_Data provided:_
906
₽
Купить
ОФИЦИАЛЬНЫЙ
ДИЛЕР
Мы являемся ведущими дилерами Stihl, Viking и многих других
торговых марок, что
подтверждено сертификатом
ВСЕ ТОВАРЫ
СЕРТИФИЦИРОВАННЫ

_What you should do:_
The answer is the line holding "ОФИЦИАЛЬНЫЙ" and all the lines after it through the end of the records, repeated exactly.

_Solution to the exercise:_
ОФИЦИАЛЬНЫЙ
ДИЛЕР
Мы являемся ведущими дилерами Stihl, Viking и многих других
торговых марок, что
подтверждено сертификатом
ВСЕ ТОВАРЫ
СЕРТИФИЦИРОВАННЫ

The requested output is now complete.